41-letni gitarzysta błyskawicznie trafił do pobliskiego szpitala, gdzie przeszedł trwającą ponad 10 godzin operację na otwartym sercu. "Pięć części w mojej klatce piersiowej zostało zastąpione elementami mechanicznymi. Teraz dosłownie jestem z metalu" - dodał Faulkner, który zastanawia się, co by mogło się wydarzyć, gdyby akurat wtedy zespół grał swój pełny, a nie festiwalowy, set.
"Niezależnie od okoliczności, kiedy oglądam ten materiał, prawda jest taka, że wiedząc to, co wiem teraz, widzę umierającego człowieka" - podkreśla muzyk legendy brytyjskiego heavy metalu.

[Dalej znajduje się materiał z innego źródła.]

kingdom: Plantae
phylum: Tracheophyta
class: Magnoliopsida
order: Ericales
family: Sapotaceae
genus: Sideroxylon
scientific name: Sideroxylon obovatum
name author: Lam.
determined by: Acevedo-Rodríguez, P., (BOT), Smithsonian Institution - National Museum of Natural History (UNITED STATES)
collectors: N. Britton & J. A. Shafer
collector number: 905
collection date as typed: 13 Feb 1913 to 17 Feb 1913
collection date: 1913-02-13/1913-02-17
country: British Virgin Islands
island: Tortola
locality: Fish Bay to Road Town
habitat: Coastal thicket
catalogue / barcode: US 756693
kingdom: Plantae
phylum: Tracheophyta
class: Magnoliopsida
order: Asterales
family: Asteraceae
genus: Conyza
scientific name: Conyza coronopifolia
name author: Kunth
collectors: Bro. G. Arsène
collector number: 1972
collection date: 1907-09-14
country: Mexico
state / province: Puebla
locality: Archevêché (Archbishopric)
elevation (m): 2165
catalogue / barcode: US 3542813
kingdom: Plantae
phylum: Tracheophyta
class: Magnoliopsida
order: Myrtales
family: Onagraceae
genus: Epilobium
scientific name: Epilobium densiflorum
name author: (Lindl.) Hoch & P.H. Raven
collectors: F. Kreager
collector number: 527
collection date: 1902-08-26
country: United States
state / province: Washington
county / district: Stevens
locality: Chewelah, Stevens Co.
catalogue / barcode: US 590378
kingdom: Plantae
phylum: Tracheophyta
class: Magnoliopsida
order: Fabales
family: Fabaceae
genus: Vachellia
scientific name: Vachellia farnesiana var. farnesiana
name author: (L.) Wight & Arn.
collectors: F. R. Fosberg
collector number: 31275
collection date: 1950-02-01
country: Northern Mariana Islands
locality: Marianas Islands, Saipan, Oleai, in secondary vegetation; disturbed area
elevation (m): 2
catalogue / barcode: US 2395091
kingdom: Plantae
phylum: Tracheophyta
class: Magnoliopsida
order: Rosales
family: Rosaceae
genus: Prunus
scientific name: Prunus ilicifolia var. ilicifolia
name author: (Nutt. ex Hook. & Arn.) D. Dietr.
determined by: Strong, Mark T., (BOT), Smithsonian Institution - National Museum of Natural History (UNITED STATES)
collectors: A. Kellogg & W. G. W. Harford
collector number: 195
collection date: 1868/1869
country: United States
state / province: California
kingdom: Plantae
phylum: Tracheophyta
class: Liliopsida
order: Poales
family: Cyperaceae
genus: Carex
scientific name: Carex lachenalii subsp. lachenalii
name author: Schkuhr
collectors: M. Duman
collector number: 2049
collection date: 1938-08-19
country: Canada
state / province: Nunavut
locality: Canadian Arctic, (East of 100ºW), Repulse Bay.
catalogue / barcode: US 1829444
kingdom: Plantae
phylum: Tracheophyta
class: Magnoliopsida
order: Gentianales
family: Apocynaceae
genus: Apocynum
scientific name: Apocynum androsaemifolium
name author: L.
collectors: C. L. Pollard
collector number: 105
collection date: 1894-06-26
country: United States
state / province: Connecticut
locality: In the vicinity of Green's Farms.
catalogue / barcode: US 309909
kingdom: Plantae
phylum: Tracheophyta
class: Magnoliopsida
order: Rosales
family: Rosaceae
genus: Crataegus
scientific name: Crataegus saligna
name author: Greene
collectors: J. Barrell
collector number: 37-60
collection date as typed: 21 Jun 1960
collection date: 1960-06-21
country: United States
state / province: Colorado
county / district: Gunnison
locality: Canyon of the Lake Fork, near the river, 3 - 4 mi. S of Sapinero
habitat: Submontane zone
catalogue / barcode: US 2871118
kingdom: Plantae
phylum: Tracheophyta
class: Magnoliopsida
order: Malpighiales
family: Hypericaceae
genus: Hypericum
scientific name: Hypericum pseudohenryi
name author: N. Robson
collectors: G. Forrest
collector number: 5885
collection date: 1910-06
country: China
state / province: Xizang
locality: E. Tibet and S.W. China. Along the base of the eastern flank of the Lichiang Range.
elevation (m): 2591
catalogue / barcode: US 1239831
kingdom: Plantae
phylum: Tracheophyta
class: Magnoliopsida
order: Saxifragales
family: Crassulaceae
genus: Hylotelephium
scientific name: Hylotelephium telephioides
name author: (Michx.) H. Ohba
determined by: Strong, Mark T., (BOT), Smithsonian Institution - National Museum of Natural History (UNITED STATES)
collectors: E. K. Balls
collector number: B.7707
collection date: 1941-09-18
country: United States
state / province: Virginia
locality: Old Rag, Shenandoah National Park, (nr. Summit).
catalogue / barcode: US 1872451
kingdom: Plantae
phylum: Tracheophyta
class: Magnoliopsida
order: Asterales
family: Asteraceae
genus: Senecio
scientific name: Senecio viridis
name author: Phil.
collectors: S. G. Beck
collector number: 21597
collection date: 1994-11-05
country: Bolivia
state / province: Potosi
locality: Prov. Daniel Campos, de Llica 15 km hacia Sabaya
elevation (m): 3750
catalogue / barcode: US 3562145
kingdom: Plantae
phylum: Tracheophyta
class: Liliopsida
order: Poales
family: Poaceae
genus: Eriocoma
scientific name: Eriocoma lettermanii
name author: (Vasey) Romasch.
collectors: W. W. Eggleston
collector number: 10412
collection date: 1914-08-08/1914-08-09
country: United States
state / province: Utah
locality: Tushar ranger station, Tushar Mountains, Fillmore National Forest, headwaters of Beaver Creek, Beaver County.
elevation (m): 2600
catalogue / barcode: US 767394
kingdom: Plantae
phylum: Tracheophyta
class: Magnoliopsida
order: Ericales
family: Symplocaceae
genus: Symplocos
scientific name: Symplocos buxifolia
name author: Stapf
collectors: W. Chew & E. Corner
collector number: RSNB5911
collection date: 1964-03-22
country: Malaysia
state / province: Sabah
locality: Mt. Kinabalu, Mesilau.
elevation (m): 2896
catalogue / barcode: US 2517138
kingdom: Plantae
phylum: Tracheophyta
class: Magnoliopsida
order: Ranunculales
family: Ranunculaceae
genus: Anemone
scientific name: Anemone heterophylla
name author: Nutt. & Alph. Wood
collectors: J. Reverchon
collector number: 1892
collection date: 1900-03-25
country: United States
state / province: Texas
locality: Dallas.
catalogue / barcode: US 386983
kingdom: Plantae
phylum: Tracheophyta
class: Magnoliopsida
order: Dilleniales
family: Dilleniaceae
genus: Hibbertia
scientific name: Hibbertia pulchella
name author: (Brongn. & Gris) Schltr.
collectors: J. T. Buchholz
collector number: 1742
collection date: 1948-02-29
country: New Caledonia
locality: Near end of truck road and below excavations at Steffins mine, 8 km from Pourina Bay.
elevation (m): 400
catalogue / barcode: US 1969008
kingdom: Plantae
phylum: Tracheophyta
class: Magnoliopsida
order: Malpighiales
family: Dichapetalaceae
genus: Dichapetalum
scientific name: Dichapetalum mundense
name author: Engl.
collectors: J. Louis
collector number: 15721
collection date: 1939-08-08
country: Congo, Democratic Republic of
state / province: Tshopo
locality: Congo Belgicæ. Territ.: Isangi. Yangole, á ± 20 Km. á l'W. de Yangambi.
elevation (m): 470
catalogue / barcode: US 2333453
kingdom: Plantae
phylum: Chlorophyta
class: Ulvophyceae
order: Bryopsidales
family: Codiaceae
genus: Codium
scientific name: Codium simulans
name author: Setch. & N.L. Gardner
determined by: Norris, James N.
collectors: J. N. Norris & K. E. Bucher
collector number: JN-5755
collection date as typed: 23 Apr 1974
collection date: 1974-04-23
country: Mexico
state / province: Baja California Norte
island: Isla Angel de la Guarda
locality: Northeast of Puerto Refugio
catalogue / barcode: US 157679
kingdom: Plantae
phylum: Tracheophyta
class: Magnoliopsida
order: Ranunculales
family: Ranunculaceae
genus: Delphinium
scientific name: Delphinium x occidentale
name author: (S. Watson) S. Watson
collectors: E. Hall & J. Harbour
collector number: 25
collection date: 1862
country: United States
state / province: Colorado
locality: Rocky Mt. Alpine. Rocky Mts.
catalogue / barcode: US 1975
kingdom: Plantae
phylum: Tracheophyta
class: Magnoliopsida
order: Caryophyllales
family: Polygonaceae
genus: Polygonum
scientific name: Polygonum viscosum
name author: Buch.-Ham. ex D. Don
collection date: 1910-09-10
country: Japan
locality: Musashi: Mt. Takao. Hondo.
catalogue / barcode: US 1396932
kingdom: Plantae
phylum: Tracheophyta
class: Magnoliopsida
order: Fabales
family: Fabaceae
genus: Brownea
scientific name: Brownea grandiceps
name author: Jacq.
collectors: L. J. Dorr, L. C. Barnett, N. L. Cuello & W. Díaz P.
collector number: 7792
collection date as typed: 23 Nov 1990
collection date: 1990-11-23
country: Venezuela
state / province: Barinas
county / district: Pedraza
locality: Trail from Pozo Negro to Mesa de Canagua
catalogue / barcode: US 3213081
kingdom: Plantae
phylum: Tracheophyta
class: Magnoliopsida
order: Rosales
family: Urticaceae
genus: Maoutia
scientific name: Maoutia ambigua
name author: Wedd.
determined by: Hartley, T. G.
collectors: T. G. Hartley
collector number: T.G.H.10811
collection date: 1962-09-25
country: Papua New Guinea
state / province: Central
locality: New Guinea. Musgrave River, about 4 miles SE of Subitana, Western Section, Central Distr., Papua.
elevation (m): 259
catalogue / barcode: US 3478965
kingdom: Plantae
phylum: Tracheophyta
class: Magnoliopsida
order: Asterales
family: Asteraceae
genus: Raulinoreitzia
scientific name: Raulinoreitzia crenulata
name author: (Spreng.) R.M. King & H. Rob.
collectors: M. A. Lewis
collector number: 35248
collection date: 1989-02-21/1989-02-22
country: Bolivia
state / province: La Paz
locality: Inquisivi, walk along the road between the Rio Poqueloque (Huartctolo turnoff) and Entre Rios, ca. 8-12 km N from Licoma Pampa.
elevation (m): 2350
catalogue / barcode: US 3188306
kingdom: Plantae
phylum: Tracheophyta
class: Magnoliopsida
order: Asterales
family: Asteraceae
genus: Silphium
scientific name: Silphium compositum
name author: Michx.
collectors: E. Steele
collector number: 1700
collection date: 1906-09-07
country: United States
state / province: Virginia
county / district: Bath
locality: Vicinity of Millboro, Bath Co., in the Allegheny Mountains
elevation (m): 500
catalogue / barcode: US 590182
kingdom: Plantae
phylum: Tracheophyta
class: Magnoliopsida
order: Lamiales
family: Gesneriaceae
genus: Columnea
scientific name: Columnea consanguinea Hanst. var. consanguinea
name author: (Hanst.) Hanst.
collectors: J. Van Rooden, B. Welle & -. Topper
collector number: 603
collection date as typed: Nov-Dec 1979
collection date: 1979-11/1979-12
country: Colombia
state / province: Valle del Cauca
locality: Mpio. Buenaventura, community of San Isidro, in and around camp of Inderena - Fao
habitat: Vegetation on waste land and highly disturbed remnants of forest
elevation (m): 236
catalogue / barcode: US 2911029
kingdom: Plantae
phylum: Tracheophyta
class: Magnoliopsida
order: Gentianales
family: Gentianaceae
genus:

Richie Faulkner podziękował kardiologowi dr. Siddharthowi Pahwie, który kierował zespołem przeprowadzającym operację. "Uratowałeś mi życie. Moja mała dziewczynka widziała, jak wracam do domu, a to po prostu znaczy wszystko. Więc dziękuję ci z głębi serca" - powiedział.
"Im więcej o tym czytam, tym bardziej zdumiewa mnie myśl, że w ogóle dotarłem do szpitala (...). To niewiarygodne... Nie wiem, jak to się stało, że wciąż jeszcze żyję" - wyznał.
"Był tylko cztery mile od nas, ale mile równają się minutom, a on nie miał ich wiele do stracenia" - skomentował chirurg. "Pan Faulkner żyje dzisiaj, ponieważ gwiazdy się wyrównały. Miał wybitny zespół opieki doraźnej, był blisko światowej klasy centrum kardiologicznego i szybko rozpoznał, że potrzebuje pomocy" - wyjaśnił.